++++ Task inputs ++++
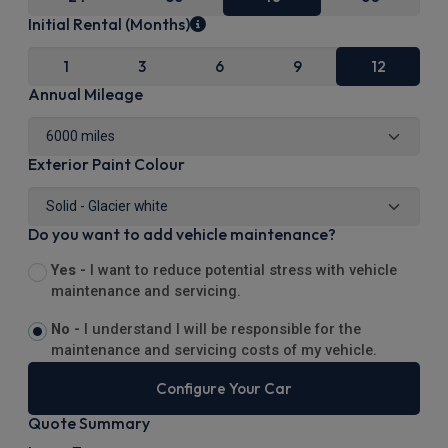
Initial Rental (Months)
1
3
6
9
12
Annual Mileage
Exterior Paint Colour
Do you want to add vehicle maintenance?
Yes -
I want to reduce potential stress with vehicle
maintenance and servicing.
No -
I understand I will be responsible for the
maintenance and servicing costs of my vehicle.
Configure Your Car
Quote Summary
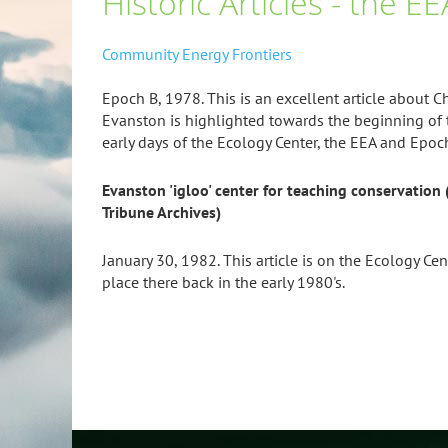
Historic Articles - the 
Community Energy Frontiers
Epoch B, 1978. This is an excellent article about 
Evanston is highlighted towards the beginning of 
early days of the Ecology Center, the EEA and Epoc
Evanston 'igloo' center for teaching conservation (
Tribune Archives)
January 30, 1982. This article is on the Ecology Ce
place there back in the early 1980's.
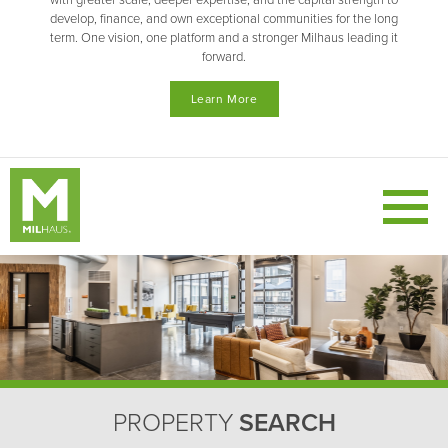
with greater scale, deeper expertise, and the capital strength to
develop, finance, and own exceptional communities for the long
term. One vision, one platform and a stronger Milhaus leading it
forward.
Learn More
PROPERTY
SEARCH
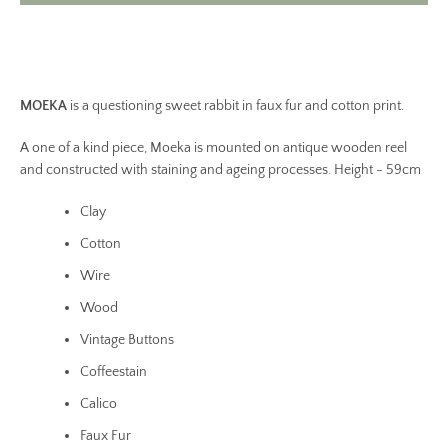
MOEKA
is a questioning sweet rabbit in faux fur and cotton print.
A one of a kind piece, Moeka is mounted on antique wooden reel
and constructed with staining and ageing processes. Height - 59cm
Clay
Cotton
Wire
Wood
Vintage Buttons
Coffeestain
Calico
Faux Fur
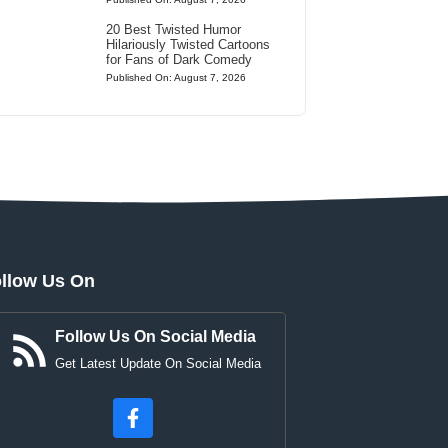
20 Best Twisted Humor
Hilariously Twisted Cartoons
for Fans of Dark Comedy
Published On: August 7, 2026
llow Us On
Follow Us On Social Media
Get Latest Update On Social Media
++++
**Exercise**
Copy out, in full, each line above that has the word "Social" in it.

**Written answer**
Follow Us On Social Media
Get Latest Update On Social Media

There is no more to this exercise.